Comment juger la prise d’un prêt à intérêt accordé par une banque pour répondre à un besoin pressant comme la poursuite des études, l’achat d’un véhicule ou une maison pour la famille, si le débiteur ne trouve personne qui puisse lui prêter de l’argent sans intérêt ?

Louange à Allah

Premièrement, l’usure (riba) est prohibée, qu’elle
qu’en soit la forme. Cette prohibition s’applique au débiteur comme au créancier ;
que le bénéficiaire soit riche ou pauvre. L’un et l’autre commettent un péché,
et ils sont tous les deux maudits. Le même sort est réservé à ceux qui les assistent
à titre de témoins ou de secrétaires, en vertu de la portée générale des versets
et des hadith sûrs qui indiquent son interdiction.
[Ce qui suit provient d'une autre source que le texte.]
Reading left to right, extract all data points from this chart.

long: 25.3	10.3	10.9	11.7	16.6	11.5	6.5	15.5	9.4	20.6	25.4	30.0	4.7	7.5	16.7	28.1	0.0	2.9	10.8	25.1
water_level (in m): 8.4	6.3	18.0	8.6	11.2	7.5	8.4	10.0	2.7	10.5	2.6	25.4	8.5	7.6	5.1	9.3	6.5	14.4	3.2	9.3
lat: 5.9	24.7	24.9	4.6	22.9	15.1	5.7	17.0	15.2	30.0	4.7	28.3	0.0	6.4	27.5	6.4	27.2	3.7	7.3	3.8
Allah le Très Haut : «Ceux qui mangent (pratiquent)
de l’ intérêt usuraire ne se tiennent (au jour du Jugement dernier) que comme
se tient celui que le toucher de Satan a bouleversé. Cela, parce qu’ ils disent:
« Le commerce est tout à fait comme l’ intérêt ». Alors qu’ Allah a
rendu licite le commerce, et illicite l’ intérêt. Celui, donc, qui cesse dès
que lui est venue une exhortation de son Seigneur, peut conserver ce qu’ il
a acquis auparavant; et son affaire dépend d’ Allah. Mais quiconque récidive…
alors les voilà, les gens du Feu! Ils y demeureront éternellement. Allah anéantit
l’ intérêt usuraire et fait fructifier les aumônes. Et Allah n’ aime pas le
mécréant pécheur. » (Coran, 2 : 275-276).

Ubada ibn as-Samit (P.A.a) a rapporté que le Prophète
(bénédiction et salut soient sur lui) a dit « l’échange de l’or contre
de l’or, de l’argent contre de l’argent, de la monnaie (en papier) contre une
monnaie de la même nature , du blé contre du blé, des dattes contre des dattes
doit se faire en parfaite égalité et séance tenante. Quiconque donne un surplus
ou l’exige tombe dans l’usure. » (rapporté par Mouslim dans son Sahih).

Il a été rapporté de façon sûre d’après Djabir (P.A.a)
que le Messager d’Allah (bénédiction et salut soient sur lui) a maudit celui
qui se nourrit d’usure, celui qui la produit, celui qui l’enregistre et celui
qui en sert de témoin… Il a dit qu’ils sont tous pareils ». (rapporté par
Mouslim).

Il est permis au pauvre, incapable de travailler, de
procéder à une quête, à la perception de la zakat et de demander à bénéficier
de la sécurité sociale.

Deuxièmement, il n’est pas permis
à un musulman, riche ou pauvre, de contracter à la banque ou ailleurs un prêt
assorti d’intérêts. Peu importe que le taux soit fixé à 5 % ou à 15 % ou plus
ou moins. Car cette opération relève de l’usure qui fait partie des péchés majeurs.
Allah a substitué à l’usure des voies licites d’acquisition  d’argent comme
l’exercice d’un travail chez les employeurs ou une fonction administrative ou
le commerce grâce à des capitaux fournis par un autre dans le cadre d’un partenariat
permettant de percevoir une part connue mais pas fixée (à l’avance) des bénéfices.